Just two days after Parliament’s Finance and Expenditure Committee recommended the Telecommunications (TSO, Broadband and Other Matters) Amendment Bill be passed with the forbearance period, Joyce decided to keep Commerce Commission wholesale pricing oversight.

If the antitrust regulator sets prices, the government will wear the cost through private investors being given an extension on repaying co-investment. Still, the commission won’t have any recourse to push for unbundling the network to residential customers until 2020. That means fibre companies won’t have to offer rivals access to their base network at an equivalent cost during the period.

“While I think their concerns are more theoretical than real, given that pretty much everybody has been happy with the very competitive process announced by CFH (Crown Fibre Holdings) to date,” Joyce said in a statement. “We have been able to find an alternative solution which will give the infrastructure builders confidence to stay committed to their low capped prices.”

The proposed regulatory holiday raised the ire of most of the telecommunications industry when the bill was receiving oral submissions at select committee, and prompted minority views from the Labour, Green and Act parties criticising the legislation in the committee report.
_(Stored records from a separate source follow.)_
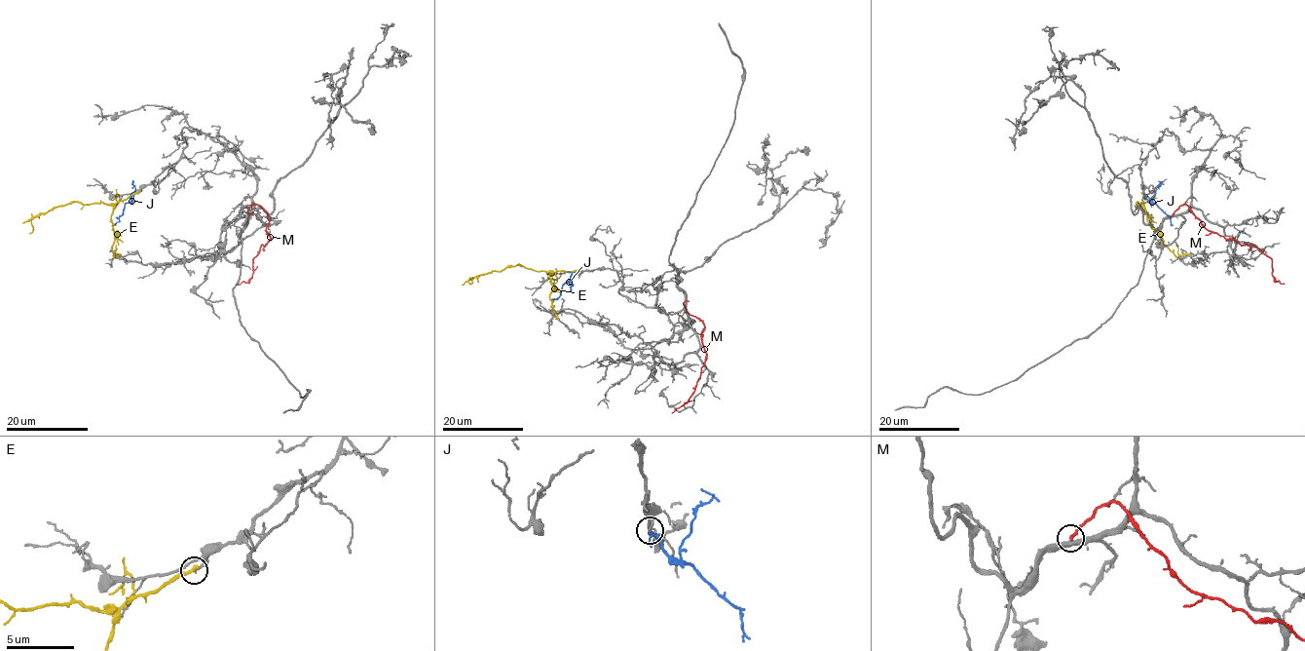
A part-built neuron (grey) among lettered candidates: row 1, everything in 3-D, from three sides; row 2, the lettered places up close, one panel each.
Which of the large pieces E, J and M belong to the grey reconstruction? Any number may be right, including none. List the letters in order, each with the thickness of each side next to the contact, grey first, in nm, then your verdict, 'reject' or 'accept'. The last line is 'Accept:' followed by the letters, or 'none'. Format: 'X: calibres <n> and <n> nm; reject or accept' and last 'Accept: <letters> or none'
E: calibres 200 and 280 nm; reject
J: calibres 190 and 160 nm; accept
M: calibres 360 and 300 nm; reject
Accept: J

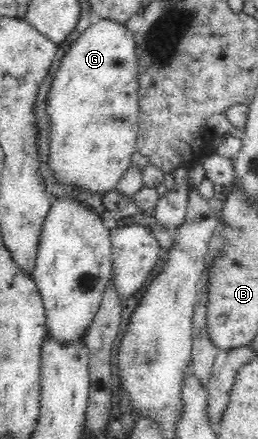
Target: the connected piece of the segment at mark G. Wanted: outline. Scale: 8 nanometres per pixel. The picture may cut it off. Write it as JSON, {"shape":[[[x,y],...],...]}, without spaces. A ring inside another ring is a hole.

Joyce said today’s changes came with Maori Party assistance, which the government needs to get the legislation passed.

“The Maori Party has taken a consistently positive view of the importance of ultra-fast broadband and the rural broadband initiative in lifting development for Maori and all New Zealanders,” he said.

The new contractual mechanisms giving private investors relief won’t apply if a local fibre company’s behaviour prompts regulatory changes.

The government will include statements in the legislation to make it explicit the commission and minister need to consider investment and innovation in new markets when considering price regulation.